TASK INSTRUCTIONS - Once you find the line with "### Elementos do local" in the data that follows, repeat it and every line after it exactly, through the line with "- **[Zeet](https://zeet.co)**".

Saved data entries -
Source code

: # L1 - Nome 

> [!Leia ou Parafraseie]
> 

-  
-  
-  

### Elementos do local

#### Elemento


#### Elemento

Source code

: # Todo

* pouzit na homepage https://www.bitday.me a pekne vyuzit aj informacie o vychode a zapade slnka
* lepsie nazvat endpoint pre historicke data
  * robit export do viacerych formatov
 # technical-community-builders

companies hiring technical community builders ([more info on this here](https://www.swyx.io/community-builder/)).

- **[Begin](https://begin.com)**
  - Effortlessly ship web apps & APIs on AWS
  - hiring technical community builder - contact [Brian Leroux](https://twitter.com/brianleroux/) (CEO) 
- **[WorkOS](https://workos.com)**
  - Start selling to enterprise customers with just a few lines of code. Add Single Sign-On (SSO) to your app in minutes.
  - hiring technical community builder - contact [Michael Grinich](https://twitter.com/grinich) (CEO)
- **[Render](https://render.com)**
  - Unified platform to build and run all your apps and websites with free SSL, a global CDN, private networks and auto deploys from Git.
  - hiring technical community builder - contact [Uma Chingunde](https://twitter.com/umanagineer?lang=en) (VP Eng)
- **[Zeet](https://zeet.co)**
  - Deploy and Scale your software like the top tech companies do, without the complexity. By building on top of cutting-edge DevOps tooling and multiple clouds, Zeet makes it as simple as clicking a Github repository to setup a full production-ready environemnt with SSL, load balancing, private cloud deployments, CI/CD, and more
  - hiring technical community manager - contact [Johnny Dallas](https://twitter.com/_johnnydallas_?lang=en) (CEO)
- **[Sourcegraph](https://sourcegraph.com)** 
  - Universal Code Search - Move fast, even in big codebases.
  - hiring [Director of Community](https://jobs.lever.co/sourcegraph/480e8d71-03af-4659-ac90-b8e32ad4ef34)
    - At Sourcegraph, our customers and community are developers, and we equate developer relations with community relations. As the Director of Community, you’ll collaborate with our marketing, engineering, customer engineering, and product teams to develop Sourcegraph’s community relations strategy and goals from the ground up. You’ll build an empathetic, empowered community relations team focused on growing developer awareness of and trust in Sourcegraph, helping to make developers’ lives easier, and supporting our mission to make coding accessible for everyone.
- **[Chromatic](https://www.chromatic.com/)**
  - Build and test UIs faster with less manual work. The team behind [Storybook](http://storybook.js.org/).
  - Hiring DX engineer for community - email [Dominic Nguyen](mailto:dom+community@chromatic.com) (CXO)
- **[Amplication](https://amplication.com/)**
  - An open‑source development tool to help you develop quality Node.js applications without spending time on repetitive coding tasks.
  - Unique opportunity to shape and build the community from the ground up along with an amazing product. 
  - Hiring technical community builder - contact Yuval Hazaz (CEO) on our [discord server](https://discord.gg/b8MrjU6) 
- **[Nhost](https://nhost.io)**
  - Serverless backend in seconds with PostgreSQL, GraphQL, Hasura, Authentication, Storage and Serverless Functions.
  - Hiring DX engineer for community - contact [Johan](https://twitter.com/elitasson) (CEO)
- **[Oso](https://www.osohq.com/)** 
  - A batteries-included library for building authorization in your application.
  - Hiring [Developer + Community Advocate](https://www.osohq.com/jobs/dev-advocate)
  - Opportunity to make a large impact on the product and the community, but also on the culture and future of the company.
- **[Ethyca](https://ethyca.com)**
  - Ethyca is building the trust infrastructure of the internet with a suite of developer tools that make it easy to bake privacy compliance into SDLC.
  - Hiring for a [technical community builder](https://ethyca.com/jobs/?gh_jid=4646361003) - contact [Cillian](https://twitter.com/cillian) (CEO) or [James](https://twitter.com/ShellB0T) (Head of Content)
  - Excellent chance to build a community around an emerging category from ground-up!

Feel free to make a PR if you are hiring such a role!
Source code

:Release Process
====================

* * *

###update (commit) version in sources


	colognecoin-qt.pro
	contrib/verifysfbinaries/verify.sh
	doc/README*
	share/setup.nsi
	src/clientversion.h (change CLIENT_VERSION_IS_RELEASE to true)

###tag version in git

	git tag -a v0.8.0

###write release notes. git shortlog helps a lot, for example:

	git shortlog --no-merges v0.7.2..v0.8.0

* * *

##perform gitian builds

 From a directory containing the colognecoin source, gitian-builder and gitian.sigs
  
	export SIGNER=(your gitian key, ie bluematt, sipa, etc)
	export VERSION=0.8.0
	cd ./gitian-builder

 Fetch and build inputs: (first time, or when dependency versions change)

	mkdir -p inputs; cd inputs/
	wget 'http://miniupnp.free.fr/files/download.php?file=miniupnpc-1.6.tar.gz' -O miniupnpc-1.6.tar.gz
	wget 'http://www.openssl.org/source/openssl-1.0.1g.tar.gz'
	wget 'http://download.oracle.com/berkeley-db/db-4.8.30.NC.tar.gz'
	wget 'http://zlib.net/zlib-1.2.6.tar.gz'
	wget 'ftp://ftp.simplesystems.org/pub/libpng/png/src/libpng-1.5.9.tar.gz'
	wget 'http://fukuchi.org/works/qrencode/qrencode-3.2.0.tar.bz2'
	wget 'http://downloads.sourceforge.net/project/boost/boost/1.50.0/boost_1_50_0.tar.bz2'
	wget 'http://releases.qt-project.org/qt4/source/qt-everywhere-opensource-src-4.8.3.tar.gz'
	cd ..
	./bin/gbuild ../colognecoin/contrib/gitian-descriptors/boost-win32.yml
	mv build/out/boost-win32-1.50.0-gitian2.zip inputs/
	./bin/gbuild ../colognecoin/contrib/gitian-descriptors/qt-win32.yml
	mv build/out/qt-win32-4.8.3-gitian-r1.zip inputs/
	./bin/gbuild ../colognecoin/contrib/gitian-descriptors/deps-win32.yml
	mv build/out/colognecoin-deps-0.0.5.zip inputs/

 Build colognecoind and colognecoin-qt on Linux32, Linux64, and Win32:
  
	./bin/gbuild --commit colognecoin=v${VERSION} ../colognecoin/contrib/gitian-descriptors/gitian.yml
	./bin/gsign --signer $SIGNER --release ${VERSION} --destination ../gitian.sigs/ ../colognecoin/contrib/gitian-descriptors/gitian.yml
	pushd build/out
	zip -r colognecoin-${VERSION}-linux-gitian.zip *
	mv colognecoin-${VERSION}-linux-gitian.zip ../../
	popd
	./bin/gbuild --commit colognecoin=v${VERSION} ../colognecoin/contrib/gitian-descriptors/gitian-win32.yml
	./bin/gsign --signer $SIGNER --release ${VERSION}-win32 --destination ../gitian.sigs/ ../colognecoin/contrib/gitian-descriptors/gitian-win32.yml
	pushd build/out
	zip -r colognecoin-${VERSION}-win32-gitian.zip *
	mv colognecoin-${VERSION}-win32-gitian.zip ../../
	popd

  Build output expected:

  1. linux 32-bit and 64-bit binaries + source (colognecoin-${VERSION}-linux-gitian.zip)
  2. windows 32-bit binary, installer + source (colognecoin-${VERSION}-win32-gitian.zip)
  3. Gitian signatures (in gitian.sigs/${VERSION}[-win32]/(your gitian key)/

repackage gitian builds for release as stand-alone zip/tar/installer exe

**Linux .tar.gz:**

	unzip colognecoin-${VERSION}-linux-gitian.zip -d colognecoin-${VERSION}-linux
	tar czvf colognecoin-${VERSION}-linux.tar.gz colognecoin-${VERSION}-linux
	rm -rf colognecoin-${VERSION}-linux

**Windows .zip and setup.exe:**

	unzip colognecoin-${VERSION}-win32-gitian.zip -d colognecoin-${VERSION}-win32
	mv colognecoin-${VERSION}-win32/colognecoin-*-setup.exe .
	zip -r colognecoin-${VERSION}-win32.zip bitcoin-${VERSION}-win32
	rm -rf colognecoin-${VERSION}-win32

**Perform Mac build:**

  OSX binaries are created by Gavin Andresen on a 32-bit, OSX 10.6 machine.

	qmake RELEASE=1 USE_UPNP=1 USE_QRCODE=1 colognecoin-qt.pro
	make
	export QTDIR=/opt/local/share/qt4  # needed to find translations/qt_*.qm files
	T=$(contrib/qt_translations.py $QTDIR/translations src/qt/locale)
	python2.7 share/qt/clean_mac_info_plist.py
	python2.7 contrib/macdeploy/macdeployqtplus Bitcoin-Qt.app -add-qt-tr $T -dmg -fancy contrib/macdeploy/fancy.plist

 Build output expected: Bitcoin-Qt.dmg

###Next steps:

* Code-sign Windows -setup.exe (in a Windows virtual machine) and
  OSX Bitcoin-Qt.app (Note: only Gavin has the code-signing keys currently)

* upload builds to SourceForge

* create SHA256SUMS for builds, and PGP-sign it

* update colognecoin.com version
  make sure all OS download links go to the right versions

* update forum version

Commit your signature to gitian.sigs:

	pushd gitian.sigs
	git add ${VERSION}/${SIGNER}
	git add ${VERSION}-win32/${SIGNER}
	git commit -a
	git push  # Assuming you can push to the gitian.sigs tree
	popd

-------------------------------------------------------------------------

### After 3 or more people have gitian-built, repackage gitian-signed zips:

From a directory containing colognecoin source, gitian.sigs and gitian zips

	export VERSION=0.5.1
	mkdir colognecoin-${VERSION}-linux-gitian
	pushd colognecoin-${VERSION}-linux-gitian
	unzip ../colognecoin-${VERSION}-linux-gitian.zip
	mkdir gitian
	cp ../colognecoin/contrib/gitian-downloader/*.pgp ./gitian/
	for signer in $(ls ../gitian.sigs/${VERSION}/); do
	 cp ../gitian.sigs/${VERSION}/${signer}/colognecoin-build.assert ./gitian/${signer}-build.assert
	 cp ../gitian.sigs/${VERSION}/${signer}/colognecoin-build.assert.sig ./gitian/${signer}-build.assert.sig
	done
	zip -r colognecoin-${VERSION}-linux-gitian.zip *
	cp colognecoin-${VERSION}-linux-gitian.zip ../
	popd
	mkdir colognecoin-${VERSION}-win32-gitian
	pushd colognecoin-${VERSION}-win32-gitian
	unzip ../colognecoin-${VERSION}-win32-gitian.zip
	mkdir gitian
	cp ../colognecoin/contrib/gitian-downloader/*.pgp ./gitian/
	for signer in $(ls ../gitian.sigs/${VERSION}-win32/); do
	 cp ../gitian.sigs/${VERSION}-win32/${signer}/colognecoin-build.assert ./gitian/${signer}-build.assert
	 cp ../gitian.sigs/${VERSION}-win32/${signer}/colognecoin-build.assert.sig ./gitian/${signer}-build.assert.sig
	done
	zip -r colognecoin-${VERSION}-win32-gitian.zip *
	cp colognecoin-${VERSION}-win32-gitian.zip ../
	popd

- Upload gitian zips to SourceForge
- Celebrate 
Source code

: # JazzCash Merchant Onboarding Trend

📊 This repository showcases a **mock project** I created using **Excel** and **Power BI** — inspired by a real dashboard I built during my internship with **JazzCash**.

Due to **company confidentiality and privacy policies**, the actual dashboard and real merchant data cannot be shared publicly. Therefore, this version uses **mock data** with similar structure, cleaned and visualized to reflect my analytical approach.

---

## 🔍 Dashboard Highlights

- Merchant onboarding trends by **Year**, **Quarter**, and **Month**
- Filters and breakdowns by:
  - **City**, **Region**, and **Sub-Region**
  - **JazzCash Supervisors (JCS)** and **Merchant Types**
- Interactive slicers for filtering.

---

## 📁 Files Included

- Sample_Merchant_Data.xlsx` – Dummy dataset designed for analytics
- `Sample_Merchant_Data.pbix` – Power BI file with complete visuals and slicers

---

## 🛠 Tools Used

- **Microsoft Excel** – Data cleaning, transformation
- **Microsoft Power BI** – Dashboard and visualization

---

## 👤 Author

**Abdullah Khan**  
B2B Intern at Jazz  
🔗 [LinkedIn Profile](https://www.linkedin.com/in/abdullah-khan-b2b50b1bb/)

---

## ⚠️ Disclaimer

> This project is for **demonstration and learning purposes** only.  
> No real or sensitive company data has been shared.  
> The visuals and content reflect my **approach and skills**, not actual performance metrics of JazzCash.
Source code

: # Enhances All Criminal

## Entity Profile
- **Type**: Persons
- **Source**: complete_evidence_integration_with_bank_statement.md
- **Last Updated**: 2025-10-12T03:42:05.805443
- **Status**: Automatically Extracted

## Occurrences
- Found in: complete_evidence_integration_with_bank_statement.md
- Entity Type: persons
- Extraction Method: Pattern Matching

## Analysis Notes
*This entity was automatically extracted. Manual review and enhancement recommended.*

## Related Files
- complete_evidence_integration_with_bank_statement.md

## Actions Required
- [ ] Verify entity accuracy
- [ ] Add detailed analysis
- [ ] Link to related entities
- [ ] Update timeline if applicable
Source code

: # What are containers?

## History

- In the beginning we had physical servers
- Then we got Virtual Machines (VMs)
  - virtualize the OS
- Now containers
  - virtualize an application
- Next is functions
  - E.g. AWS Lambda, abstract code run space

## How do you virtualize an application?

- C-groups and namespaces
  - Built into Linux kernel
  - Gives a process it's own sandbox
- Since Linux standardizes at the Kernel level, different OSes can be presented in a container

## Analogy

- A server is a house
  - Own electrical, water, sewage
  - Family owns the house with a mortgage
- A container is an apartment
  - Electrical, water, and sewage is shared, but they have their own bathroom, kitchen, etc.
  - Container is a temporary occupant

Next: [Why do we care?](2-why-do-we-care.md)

RESULT OF THE EXERCISE -
### Elementos do local

#### Elemento


#### Elemento

Source code

: # Todo

* pouzit na homepage https://www.bitday.me a pekne vyuzit aj informacie o vychode a zapade slnka
* lepsie nazvat endpoint pre historicke data
  * robit export do viacerych formatov
 # technical-community-builders

companies hiring technical community builders ([more info on this here](https://www.swyx.io/community-builder/)).

- **[Begin](https://begin.com)**
  - Effortlessly ship web apps & APIs on AWS
  - hiring technical community builder - contact [Brian Leroux](https://twitter.com/brianleroux/) (CEO) 
- **[WorkOS](https://workos.com)**
  - Start selling to enterprise customers with just a few lines of code. Add Single Sign-On (SSO) to your app in minutes.
  - hiring technical community builder - contact [Michael Grinich](https://twitter.com/grinich) (CEO)
- **[Render](https://render.com)**
  - Unified platform to build and run all your apps and websites with free SSL, a global CDN, private networks and auto deploys from Git.
  - hiring technical community builder - contact [Uma Chingunde](https://twitter.com/umanagineer?lang=en) (VP Eng)
- **[Zeet](https://zeet.co)**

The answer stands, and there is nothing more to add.